Why treating the psychological, as well as physical, aspects of cancer matters
Restaurateur Dennis Serras looks back on his life before esophageal cancer and realizes: Most of the low periods he experienced were more likely the result of a really bad day than depression. Even after undergoing chemotherapy, radiation, an unexpected emergency colon surgery and having a large portion of his esophagus removed, Serras felt like he was sailing through cancer and treatment pretty well.
Everything changed -- for Serras and his family -- when his surgeon Mark Orringer, M.D., came into his hospital room with news that, despite his successful surgery, cancer cells were discovered on the outside of his esophagus. This meant another round of chemo and radiation.
"This really sent me into a tailspin," Serras said. "After two days of chemotherapy, I couldn't take it. The depression was awful. It encompasses you 100 percent and you can't do anything about it."
Social Worker Donna Murphy, L.M.S.W., C.C.L.S., from the PsychOncology Clinic at the University of Michigan Comprehensive Cancer Center explains that, just as in normal life, cancer patients experience ups and downs. With cancer, people are forced to deal with the unknown in a way most people never know.
— Michelle Riba, M.D.
"No two experiences with cancer are ever the same," Murphy says. "The many-changing circumstances of an illness and the time frames and predictions for prognosis add to the worry and concern. Combined with other life changes, people can feel overwhelmed and helpless, which can impact the complicated decision-making that lies ahead."
As a self-employed partner of 17 restaurants in five states, Serras was able to put work aside and into the capable hands of others when necessary. Yet, he knew his cancer was taking its toll on his wife, Ellie, their two daughters, and his brothers and sisters.
"I was always looked at as a leader in my family, someone who can't be sick," Serras said. "Your whole family gets sucked into it. They want to do what they can. My wife was with me. My girls were with me every day, at the house or at the hospital. Ellie says I was on my back more than I was standing after that second round of chemo and the depression."
Serras ended up in the care of Michelle Riba, M.D., who leads a team of mental health professionals with a thorough understanding of cancer treatments and the emotional aspects surrounding cancer.

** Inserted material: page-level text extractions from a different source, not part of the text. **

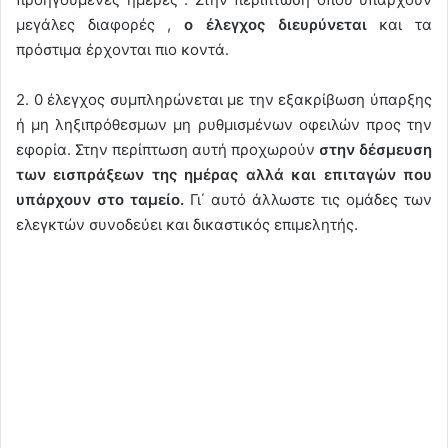
μεγάλες διαφορές ,
ο έλεγχος διευρύνεται
και τα
πρόστιμα έρχονται πιο κοντά.
2. 0 έλεγχος συμπληρώνεται με την εξακρίβωση ύπαρξης
ή μη ληξιπρόθεσμων μη ρυθμισμένων οφειλών προς την
εφορία. Στην περίπτωση αυτή προχωρούν
στην δέσμευση
των εισπράξεων της ημέρας αλλά και επιταγών που
υπάρχουν στο ταμείο.
Γι΄ αυτό άλλωστε τις ομάδες των
ελεγκτών συνοδεύει και δικαστικός επιμελητής.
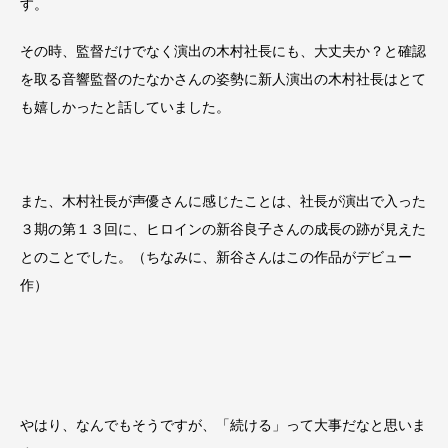
す。
その時、監督だけでなく演出の木村社長にも、大丈夫か？と確認
を取る音響監督のたなかさんの姿勢に新人演出の木村社長はとて
も嬉しかったと話していました。
また、木村社長が声優さんに感じたことは、社長が演出で入った
３期の第１３回に、ヒロインの新谷良子さんの成長の跡が見えた
とのことでした。（ちなみに、新谷さんはこの作品がデビュー
作）
やはり、なんでもそうですが、「続ける」って大事だなと思いま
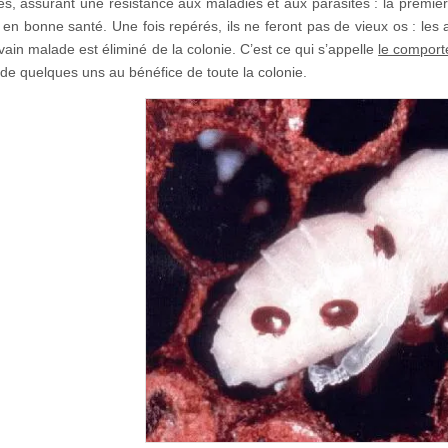
és, assurant une résistance aux maladies et aux parasites : la premièr
 en bonne santé. Une fois repérés, ils ne feront pas de vieux os : les
vain malade est éliminé de la colonie. C’est ce qui s’appelle
le comport
e de quelques uns au bénéfice de toute la colonie.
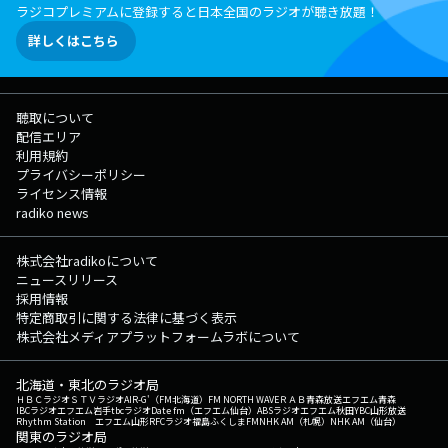
ラジコプレミアムに登録すると日本全国のラジオが聴き放題！
詳しくはこちら
聴取について
配信エリア
利用規約
プライバシーポリシー
ライセンス情報
radiko news
株式会社radikoについて
ニュースリリース
採用情報
特定商取引に関する法律に基づく表示
株式会社メディアプラットフォームラボについて
北海道・東北のラジオ局
ＨＢＣラジオ
ＳＴＶラジオ
AIR-G'（FM北海道）
FM NORTH WAVE
ＲＡＢ青森放送
エフエム青森
IBCラジオ
エフエム岩手
tbcラジオ
Date fm（エフエム仙台）
ABSラジオ
エフエム秋田
YBC山形放送
Rhythm Station エフエム山形
RFCラジオ福島
ふくしまFM
NHK AM（札幌）
NHK AM（仙台）
関東のラジオ局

"Many of the traditional symptoms of depression overlap with the symptoms of cancer, such as fatigue, weight changes, sleep problems, lack of concentration, lack of energy and guilt," Dr. Riba says. "Each patient must be evaluated properly, in the context of the cancer itself, as part of fully integrated care that links physical treatment and the psychological needs of the individual."
Ellie says getting connected with Dr. Riba, who treats patients at the U-M Depression Center, was the key to her family's ability to recover emotionally.
"Every patient in the hospital needs to be told about the Depression Center, she says. "When your body is betraying your whole sense of self, it is normal to go through confusion. Depression takes away your reasoning and logical thinking. We found that mental health leads the path to physical health."
Serras overcame his depression through a combination of talk therapy and medication, and is still adjusting to his life's new normal as a cancer survivor. His esophagus surgery resulted in his only being able to eat about a cup and a half of food at a time, which has been the biggest change in his daily life.
Serras continues to have follow-up visits with Dr. Riba. He is now cancer-free and has recently learned he is doing well enough to get his next screening in six months instead of three.
- Everyone with cancer becomes depressed.
- Men do not get depressed.
- My emotions aren't severe enough to need help.
- Depression and anxiety come hand in hand.
- Having a good prognosis means you won't get depressed.
- Support groups are for everyone.
- Being anxious means you have a psychiatric problem.
- Depression lasts forever.
- Depression makes you incompetent.
- People with depression want to be alone.
Another patient's perspective -- by Carol Hollenshead
"When I was diagnosed with breast cancer, I worked as director for the Center of Education of Women at the University of Michigan. It was very much a job I loved, but a job that took more than 100 percent. When my cancer metastasized, I had to really think about what I wanted to do with my time.
Talking to Dr. Riba was incredibly helpful as I struggled to make the decision to retire. Since then, my husband and I have traveled extensively and I have never looked back.
For those of us living with advanced cancer, it requires continual adjustment to changing circumstances and treatments. Anyone coping with cancer as a chronic disease would be well-served to see a physician like Dr. Riba, who understands both the treatment and psychological issues involved.
For example, when my cancer moved to the spine and was causing me a great deal of pain and misery, Dr. Riba said to me, "You really should consult a pain specialist."
It wasn't just pain that was the problem. My pain drugs were making me fuzzy in the head and unable to do such things as drive a car safely. I consulted with Dr. Carmen Green. Two days after I switched medication, I was a completely different -- and much happier -- person."